Text for analysis:
---+---

[R] Three-component Negative Binomial Mixture: R code

Thu Nov 10 21:22:23 CET 2016

On Thu, 10 Nov 2016, danilo.carita at uniparthenope.it wrote:

> Thank you for your hints, now the goodness of fit test provides me good 
> results, but surprisingly for me the three-component model turns out to be 
> worse than the two-component one (indeed, I focused on the three-component 
> mixture because the two-component one exhibits a low p-value).
>
> In addition, I have noticed that for some data the function fails to find 
> good starting values, as you have mentioned in your previuous answer. The 
> problem is that the driver FLXMRnegbin() allows to specify only the theta 
> parameter (and only one value, even in the event of mixtures of two or more 
> components).
>
> I have read the description of flexmix() function too, but it seems that it 
> does not allow to set starting values for the parameters of the model. Am I 
> right? Or is there a way to do it?

No, I don't think so. You could look at the FLXMRnegbin() driver code and 
tweak this directly to use better starting values etc. But I think that 
the main issue is that the "theta" parameter often diverges to infinity 
(i.e., a Poisson distribution) if theta is too large in (at least) one of 
the components.

Given that the negbin distribution is a continuous mixture of Poisson 
distributions, I'm not sure whether approaching such data with a finite 
mixture of such continuous mixtures.

What to do with this situation, certainly depends on the data you have and 
the questions you have about it. And I concur with Bert's advice of 
contacting a local statistics expert for discussion of such issues.

hth,
Z

>
>
>
> Achim Zeileis <Achim.Zeileis at uibk.ac.at> ha scritto:
>
>> On Tue, 8 Nov 2016, danilo.carita at uniparthenope.it wrote:
>> 
>>> I tried the function flexmix() with the driver FLXMRnegbin() with two 
>>> components first, in order to compare its results with those provided by 
>>> my function mixnbinom(). In particular, I ran the following code:
>>> 
>>> 
>>>> fm0 <- flexmix(y ~ 1, data = data.frame(y), k = 2, model = FLXMRnegbin())
>>> 
>>> 
>>> where "y" is my vector of counts. The previous function provided me the 
>>> following parameters:
>>> 
>>>
>>>>                 Comp.1   Comp.2
>>>> coef.(Intercept) 1.2746536 1.788578
>>>> theta            0.1418201 5.028766
>>> 
>>> 
>>> with priors 0.342874 and 0.657126, respectively. I assume that the 
>>> coefficients "Intercept" represent the two means of the model (mu1 and 
>>> mu2),
>> 
>> No, a log link is employed, i.e., exp(1.2746536) and exp(1.788578) are the 
>> means.

---+---

Assignment 1:
List every R function name in the mailing-list thread that appears followed by parentheses.
Assignment 2:
Answer these from the mailing-list thread:
(a) What priors did the two-component fit produce?
(b) What distribution does the thread say a "theta" diverging to infinity amounts to?
(c) What kind of link does the reply say is employed?
Answer using only the thread above.

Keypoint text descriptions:

---+---

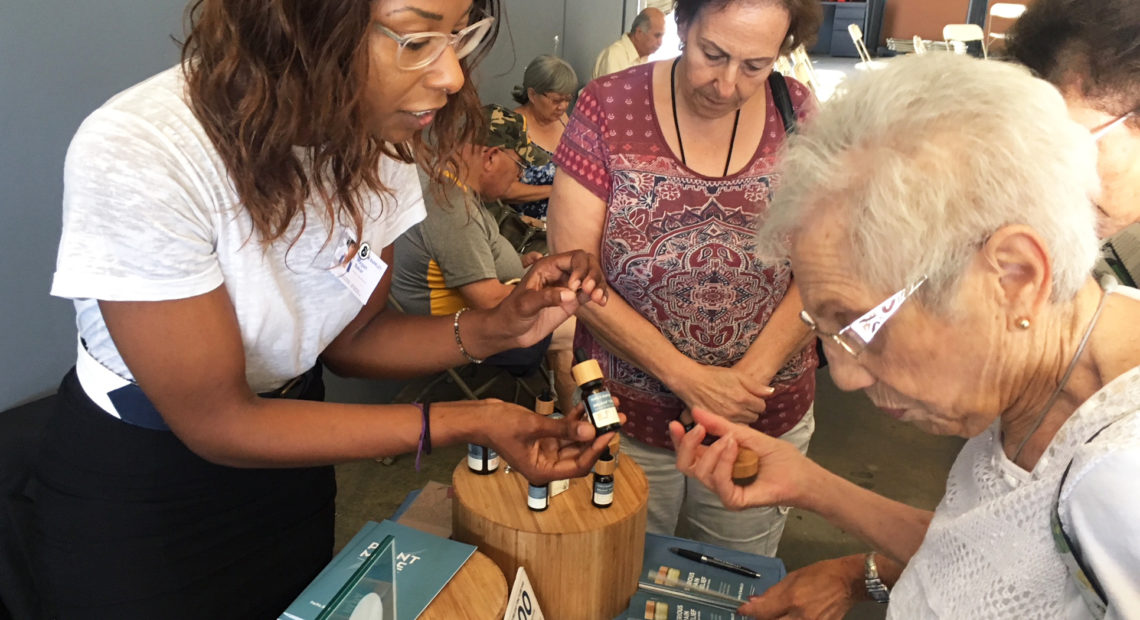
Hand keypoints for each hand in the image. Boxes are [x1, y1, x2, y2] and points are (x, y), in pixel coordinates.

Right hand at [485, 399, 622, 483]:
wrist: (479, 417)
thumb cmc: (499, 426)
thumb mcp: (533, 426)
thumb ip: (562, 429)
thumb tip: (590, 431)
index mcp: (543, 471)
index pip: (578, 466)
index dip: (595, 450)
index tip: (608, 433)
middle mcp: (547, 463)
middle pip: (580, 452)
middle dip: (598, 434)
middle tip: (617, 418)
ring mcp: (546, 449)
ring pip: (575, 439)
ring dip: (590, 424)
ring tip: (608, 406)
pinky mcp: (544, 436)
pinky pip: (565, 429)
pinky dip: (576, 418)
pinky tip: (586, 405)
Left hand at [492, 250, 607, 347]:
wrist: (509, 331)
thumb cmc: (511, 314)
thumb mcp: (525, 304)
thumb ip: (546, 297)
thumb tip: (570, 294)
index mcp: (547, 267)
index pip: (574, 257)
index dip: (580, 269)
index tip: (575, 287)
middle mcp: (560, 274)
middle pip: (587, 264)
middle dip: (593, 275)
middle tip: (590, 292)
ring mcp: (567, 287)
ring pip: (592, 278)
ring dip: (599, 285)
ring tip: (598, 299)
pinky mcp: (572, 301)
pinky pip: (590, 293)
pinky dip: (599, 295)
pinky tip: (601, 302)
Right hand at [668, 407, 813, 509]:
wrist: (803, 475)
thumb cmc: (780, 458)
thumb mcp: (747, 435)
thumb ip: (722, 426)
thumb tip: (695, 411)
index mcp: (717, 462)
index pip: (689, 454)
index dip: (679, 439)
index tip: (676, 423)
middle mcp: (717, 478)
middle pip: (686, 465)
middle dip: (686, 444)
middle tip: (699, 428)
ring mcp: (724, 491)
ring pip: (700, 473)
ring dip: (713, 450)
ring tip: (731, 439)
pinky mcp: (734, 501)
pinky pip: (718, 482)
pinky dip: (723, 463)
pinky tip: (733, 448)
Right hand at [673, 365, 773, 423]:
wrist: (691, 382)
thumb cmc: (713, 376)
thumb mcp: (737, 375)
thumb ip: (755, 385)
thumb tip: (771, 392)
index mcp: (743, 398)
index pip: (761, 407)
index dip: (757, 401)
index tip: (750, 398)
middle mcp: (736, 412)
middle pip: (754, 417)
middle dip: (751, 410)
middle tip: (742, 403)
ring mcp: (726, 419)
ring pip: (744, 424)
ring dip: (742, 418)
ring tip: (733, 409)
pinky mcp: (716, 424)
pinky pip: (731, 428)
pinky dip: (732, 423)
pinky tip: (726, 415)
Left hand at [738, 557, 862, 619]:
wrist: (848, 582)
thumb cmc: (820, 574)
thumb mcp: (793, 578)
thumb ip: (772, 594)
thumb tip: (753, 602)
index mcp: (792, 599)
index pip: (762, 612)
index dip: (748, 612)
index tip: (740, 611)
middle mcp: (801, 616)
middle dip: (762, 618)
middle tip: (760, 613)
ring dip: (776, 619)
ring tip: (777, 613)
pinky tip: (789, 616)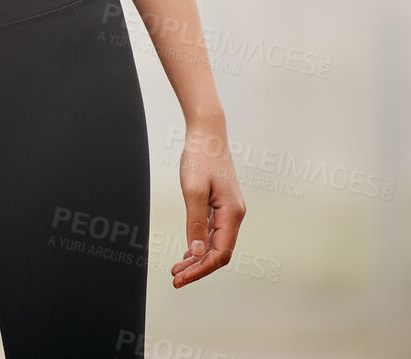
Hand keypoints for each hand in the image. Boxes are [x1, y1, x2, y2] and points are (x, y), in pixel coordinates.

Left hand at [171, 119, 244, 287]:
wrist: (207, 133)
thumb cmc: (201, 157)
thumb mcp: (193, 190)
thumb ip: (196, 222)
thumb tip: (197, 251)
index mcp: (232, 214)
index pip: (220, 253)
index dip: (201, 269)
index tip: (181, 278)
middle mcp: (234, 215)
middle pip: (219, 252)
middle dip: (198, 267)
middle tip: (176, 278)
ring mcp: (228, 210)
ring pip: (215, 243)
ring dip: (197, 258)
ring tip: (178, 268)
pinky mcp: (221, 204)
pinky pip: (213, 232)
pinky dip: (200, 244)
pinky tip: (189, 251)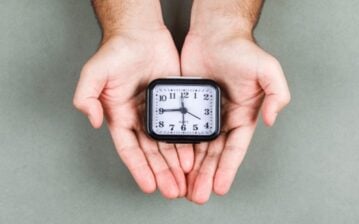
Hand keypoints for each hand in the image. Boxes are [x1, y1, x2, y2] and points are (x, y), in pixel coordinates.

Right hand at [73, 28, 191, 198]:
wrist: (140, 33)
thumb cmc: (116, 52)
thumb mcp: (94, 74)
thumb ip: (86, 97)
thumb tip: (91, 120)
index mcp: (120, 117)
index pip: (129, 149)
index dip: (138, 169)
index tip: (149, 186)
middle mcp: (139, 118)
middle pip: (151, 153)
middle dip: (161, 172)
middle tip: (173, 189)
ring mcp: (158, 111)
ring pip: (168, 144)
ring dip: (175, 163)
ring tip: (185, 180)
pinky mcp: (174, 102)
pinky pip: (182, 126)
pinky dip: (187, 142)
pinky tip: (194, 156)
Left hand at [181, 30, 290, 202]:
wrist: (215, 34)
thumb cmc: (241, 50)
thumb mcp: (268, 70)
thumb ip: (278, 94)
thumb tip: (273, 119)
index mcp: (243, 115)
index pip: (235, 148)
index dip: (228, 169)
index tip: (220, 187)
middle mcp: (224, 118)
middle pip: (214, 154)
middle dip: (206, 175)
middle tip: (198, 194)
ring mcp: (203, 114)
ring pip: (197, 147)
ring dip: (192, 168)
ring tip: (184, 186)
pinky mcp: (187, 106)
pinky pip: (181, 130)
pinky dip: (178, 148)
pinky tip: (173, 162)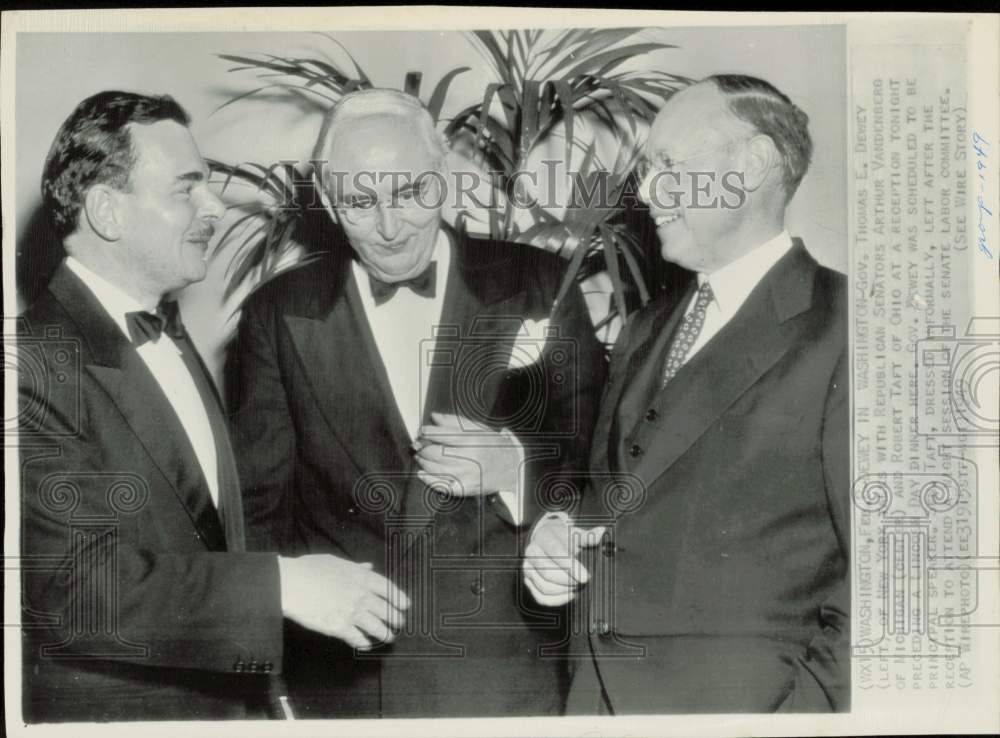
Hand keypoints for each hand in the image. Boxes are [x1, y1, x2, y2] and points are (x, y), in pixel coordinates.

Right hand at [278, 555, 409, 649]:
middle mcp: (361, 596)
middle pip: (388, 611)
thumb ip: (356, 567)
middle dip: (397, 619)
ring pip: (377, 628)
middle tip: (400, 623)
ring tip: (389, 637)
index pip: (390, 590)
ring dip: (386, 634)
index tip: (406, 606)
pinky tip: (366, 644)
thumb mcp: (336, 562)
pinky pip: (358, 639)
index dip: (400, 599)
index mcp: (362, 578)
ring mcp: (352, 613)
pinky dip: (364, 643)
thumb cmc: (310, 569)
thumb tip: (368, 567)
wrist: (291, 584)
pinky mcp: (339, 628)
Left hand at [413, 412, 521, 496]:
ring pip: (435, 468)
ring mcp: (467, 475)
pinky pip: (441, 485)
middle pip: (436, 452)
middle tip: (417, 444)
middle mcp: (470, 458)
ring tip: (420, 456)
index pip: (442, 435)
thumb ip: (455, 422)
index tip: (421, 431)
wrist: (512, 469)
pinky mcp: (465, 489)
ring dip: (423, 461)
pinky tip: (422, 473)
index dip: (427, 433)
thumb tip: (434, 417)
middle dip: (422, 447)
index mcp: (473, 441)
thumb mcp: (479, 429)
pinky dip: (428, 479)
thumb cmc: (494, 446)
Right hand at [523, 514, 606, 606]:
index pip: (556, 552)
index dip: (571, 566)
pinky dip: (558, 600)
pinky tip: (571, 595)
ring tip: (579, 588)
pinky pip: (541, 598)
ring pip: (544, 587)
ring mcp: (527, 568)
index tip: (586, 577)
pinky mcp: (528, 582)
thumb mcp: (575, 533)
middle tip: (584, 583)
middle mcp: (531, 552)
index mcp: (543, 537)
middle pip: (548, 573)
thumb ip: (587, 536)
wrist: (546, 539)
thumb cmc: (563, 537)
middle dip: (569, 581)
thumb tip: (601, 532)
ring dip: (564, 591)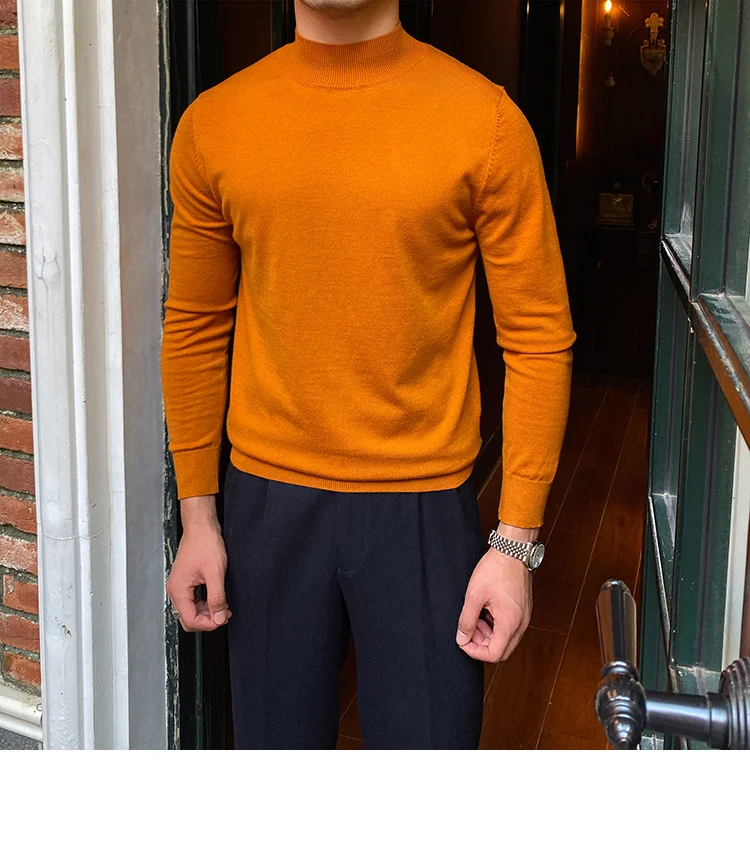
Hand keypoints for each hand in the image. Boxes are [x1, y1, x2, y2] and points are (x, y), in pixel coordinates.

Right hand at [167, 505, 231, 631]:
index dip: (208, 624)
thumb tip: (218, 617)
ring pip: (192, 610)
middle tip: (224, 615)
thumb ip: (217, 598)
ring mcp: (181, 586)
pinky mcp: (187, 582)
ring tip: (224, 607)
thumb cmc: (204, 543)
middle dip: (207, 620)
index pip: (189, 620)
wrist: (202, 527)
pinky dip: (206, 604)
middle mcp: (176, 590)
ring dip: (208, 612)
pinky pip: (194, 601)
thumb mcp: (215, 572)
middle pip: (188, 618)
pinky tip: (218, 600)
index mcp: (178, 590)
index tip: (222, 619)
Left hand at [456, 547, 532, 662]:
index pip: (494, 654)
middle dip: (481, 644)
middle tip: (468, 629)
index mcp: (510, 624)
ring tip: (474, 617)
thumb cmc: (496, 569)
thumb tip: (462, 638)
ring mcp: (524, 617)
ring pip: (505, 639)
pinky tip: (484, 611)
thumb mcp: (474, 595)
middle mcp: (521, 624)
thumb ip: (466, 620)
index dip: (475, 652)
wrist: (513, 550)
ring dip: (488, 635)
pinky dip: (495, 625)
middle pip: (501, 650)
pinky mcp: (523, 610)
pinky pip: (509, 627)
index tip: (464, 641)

---+---

Reply 1:
flexmix()
FLXMRnegbin()
mixnbinom()
data.frame()
exp()

Reply 2:
(a) 0.342874 and 0.657126
(b) A Poisson distribution
(c) A log link